TEXT PASSAGE:
:::

Should we talk to the Taliban?
As the US commenced its carpet bombardment of Afghanistan, however, the Taliban expressed a willingness to hand bin Laden over provided the superpower gave evidence of his culpability. Any extradition, they added, would have to be to a neutral country and not the US.
The offer was flatly rejected back in October 2001, as was an earlier suggestion, mooted by the Taliban and sympathetic religious groups in neighbouring Pakistan, to try bin Laden before a domestic or international tribunal. Of course we have no way of knowing now whether those offers were genuine or even practical. But as US-led foreign and Afghan forces meander through an increasingly violent and destabilising war that has killed thousands of Afghans and hundreds of foreign nationals including 11 Australian diggers, there may be a great deal of regret over the decision to favour unilateral war over diplomacy. Over the last year Western planners have realised that there can be no end to the Afghan conflict in the foreseeable future unless there is dialogue with the Taliban.
But this is far from clear cut. On the one hand negotiating with the Taliban is a victory for realism. The Taliban may represent one of the most fanatical and oppressive streams of Islam, but they are now the dominant social movement from Afghanistan’s Pashtun population, the country’s largest ethnic group whose home lands in the south and east are major frontlines in the current conflict. Afghanistan cannot be stabilised without the input of its Pashtun population. For the foreseeable future, that means integrating the Taliban into the political framework. The tragedy is that, in large part, the Taliban’s support among Pashtuns has increased thanks to the presence of foreign armies in their country.

:::

RECORD SET:

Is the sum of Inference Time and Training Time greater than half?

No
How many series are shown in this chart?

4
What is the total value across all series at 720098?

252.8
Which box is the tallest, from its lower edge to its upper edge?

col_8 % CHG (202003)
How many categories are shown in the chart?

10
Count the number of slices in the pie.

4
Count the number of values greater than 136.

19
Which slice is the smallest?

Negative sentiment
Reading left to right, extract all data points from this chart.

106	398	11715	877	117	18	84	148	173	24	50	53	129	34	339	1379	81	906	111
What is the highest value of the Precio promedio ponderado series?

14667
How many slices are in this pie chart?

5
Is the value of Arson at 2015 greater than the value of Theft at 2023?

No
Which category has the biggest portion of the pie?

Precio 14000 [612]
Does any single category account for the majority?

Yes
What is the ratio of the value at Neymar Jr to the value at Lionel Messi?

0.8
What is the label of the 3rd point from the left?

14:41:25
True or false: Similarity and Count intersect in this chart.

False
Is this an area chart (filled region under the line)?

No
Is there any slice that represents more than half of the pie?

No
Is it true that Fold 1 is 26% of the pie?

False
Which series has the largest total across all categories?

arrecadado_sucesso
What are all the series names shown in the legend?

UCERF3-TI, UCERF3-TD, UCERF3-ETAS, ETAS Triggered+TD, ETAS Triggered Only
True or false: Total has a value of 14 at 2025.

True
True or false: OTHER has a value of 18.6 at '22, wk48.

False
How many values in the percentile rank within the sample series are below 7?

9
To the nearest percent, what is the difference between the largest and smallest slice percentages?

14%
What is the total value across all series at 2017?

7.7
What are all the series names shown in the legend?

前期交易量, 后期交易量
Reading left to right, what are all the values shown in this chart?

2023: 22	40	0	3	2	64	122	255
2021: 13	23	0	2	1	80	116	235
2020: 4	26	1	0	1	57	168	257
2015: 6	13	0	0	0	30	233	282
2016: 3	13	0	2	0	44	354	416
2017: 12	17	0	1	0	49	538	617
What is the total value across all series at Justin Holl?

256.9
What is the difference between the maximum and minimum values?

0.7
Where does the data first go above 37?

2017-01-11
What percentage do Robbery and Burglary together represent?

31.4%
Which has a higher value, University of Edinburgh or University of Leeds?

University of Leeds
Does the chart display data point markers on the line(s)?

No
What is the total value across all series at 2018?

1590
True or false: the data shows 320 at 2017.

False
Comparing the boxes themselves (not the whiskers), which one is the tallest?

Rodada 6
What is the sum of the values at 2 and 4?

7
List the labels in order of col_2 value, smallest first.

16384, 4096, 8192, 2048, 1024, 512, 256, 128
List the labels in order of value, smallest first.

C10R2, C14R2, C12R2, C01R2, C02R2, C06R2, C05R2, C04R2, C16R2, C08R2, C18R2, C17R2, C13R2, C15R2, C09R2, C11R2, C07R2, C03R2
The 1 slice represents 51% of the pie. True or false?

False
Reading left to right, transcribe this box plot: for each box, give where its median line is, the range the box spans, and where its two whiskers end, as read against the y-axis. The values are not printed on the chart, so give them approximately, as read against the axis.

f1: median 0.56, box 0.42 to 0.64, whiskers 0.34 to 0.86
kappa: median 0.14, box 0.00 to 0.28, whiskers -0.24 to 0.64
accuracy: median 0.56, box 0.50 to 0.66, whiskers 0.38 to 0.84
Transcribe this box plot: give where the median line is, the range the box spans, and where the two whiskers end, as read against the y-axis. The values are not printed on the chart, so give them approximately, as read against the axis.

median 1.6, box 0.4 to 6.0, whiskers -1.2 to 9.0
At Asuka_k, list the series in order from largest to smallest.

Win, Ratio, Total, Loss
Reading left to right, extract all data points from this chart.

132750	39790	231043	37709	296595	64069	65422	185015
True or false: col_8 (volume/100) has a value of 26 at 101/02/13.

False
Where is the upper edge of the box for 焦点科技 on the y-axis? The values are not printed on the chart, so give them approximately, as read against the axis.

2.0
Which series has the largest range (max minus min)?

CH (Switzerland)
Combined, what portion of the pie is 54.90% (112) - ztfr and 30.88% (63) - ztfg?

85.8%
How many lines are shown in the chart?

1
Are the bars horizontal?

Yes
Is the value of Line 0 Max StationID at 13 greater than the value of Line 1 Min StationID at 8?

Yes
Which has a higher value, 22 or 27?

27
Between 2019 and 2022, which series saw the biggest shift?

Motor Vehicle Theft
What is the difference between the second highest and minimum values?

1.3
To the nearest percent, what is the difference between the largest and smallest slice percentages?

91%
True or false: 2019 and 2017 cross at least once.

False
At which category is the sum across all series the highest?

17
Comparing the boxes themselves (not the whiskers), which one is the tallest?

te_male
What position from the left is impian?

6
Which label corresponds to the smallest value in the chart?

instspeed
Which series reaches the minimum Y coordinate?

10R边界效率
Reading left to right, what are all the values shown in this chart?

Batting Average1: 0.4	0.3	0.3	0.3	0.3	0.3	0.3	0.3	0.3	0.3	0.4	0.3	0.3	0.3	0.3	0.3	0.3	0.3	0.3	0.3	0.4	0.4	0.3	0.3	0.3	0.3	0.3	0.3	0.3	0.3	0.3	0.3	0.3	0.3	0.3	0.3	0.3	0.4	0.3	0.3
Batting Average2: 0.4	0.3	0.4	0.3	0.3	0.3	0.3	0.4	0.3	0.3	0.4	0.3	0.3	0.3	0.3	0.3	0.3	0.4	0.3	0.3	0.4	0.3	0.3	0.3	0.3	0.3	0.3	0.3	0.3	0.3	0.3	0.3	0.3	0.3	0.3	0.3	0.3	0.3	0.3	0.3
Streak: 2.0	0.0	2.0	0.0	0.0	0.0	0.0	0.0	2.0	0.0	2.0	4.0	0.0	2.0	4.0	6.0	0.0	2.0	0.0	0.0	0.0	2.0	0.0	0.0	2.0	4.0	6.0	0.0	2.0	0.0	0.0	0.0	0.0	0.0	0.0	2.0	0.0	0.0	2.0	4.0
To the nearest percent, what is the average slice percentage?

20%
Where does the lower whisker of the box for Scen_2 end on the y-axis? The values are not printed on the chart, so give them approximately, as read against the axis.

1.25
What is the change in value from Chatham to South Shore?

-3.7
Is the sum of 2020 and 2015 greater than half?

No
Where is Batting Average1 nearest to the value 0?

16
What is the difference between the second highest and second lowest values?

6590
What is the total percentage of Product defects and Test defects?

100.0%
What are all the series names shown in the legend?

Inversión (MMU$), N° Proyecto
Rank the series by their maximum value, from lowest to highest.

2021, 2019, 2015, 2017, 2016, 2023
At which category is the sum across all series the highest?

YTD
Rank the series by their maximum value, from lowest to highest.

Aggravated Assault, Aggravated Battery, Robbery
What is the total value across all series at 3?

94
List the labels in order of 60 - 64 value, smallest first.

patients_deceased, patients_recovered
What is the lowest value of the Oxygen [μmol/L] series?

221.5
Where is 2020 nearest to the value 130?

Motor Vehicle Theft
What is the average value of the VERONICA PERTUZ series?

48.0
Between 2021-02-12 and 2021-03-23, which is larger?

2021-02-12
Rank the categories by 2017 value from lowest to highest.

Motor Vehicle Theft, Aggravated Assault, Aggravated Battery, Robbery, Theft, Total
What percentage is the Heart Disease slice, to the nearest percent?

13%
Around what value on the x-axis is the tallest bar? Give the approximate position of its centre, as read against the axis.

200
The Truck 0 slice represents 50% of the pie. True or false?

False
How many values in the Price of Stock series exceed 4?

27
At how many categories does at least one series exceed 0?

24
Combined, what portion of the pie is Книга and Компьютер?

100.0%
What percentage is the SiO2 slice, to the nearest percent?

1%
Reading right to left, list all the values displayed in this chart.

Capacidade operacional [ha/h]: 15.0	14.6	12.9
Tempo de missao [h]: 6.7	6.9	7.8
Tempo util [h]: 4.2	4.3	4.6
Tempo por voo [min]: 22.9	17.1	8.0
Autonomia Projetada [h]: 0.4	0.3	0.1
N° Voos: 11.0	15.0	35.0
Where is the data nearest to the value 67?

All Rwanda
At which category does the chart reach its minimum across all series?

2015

:::

WHAT THE TASK ASKS: Could you write out, word for word, the part of the passage above on talking to the Taliban that runs between "As the US commenced" and "not the US.", inclusive?

EXPECTED OUTPUT:
As the US commenced its carpet bombardment of Afghanistan, however, the Taliban expressed a willingness to hand bin Laden over provided the superpower gave evidence of his culpability. Any extradition, they added, would have to be to a neutral country and not the US.